-- START --

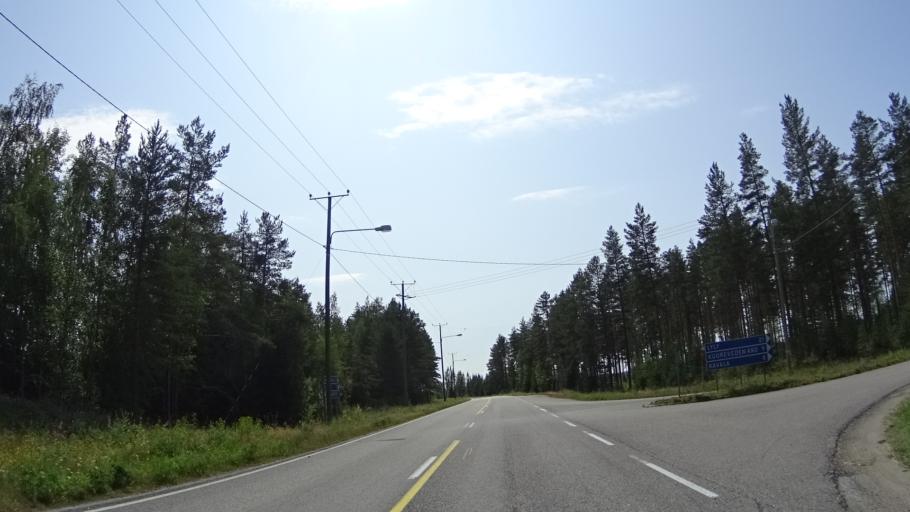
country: FI
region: Pirkanmaa
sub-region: Ylae-Pirkanmaa
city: Maenttae
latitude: 61.8832
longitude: 24.7911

-- END --

*INSTRUCTION*
Could you render the data above as a two-column CSV with headers "prompt" and "completion", giving one row for every text-and-answer pair? Put each text and each answer in its own quoted field, replace line breaks with spaces, and leave the pictures out.

*EXERCISE ANSWER*
prompt,completion
"country:","FI"
"region:","Pirkanmaa"
"sub-region:","Ylae-Pirkanmaa"
"city:","Maenttae"
"latitude:","61.8832"
"longitude:","24.7911"